### Texto fornecido

------------------------------------

15 de set. de 2024

Sobre Sílvio de Almeida e a necessária continuidade das lutas

“Ah, mas nem todo homem”

Ao se deparar com essa corriqueira afirmar, uma amiga questionou: “Se nem todos, quantos?”

Então, minha cara, sinto muito em afirmar, mas não há exceções. Somos todos, como vocês costumam dizer, “machos escrotos”. Todos nós. E é sobre isso que estou sentindo necessidade de conversar um pouco.

O principal motivo da minha necessidade, foi o recente caso de acusação de assédio do Silvio de Almeida, e as várias manifestações que chegaram até mim, de pessoas simpáticas ao trabalho prévio dele e pessoas que sempre foram contrárias a todo trabalho que envolva a defesa dos direitos humanos, em especial a defesa dos grupos minorizados.

Os comentários mais “problematizadores” pra mim, vieram de colegas que sempre se posicionaram não apenas simpático, mas como militante nas lutas por afirmação e empoderamento dos grupos historicamente marginalizados, explorados e/ou são vítimas de toda sorte de abuso, objetificação e extermínio. E, alguns desses comentários lamentavam o fato de essa acusação iria jogar por terra toda história de luta que vem sendo travada há décadas.

------------------------------------

### Material fornecido
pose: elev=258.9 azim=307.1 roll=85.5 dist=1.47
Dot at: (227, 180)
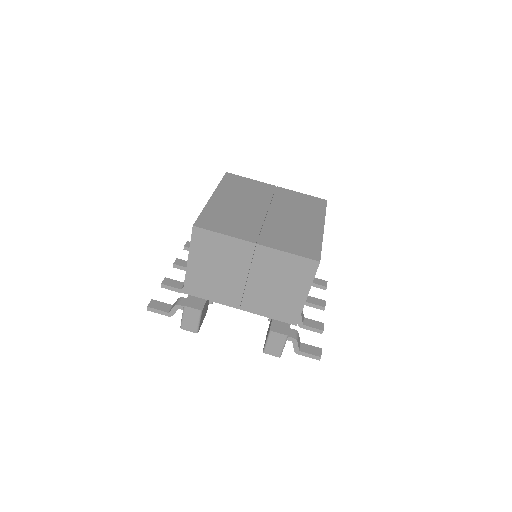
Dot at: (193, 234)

------------------------------------

### Problema proposto 1
Responda, com base no texto fornecido:
(a) Que pergunta a amiga fez ao se deparar com a afirmação "Ah, mas nem todo homem"?
(b) Qual foi o principal motivo da necessidade de conversar sobre o assunto?
(c) O que lamentavam alguns dos comentários mais "problematizadores"?
### Problema proposto 2
Reescreva de forma mais breve o parágrafo do texto fornecido que começa com "Os comentários mais", mantendo seus fatos principais.
### Problema proposto 3
Copie do texto fornecido o trecho começando em "Sobre Sílvio de" e indo até "dos grupos minorizados.".
Os dados não são necessários aqui.

### Solução escrita 1
(a) "Se nem todos, quantos?"
(b) O recente caso de acusação de assédio contra Silvio de Almeida e as várias manifestações que chegaram a quem escreve. Essas manifestações vieram de pessoas simpáticas ao trabalho prévio dele e de pessoas sempre contrárias à defesa dos direitos humanos.
(c) Lamentavam que a acusação fosse jogar por terra toda a história de luta travada há décadas.

### Solução escrita 2
Os comentários mais "problematizadores" vieram de colegas que sempre foram simpáticos e militantes nas lutas por afirmação e empoderamento dos grupos historicamente marginalizados e vitimados. Alguns deles lamentavam que a acusação fosse derrubar décadas de luta.

### Solução escrita 3
Sobre Sílvio de Almeida e a necessária continuidade das lutas

“Ah, mas nem todo homem”

Ao se deparar com essa corriqueira afirmar, uma amiga questionou: “Se nem todos, quantos?”

Então, minha cara, sinto muito em afirmar, mas não há exceções. Somos todos, como vocês costumam dizer, “machos escrotos”. Todos nós. E é sobre isso que estou sentindo necessidade de conversar um pouco.

O principal motivo da minha necessidade, foi o recente caso de acusação de assédio do Silvio de Almeida, e as várias manifestações que chegaram até mim, de pessoas simpáticas ao trabalho prévio dele e pessoas que sempre foram contrárias a todo trabalho que envolva a defesa dos direitos humanos, em especial a defesa dos grupos minorizados.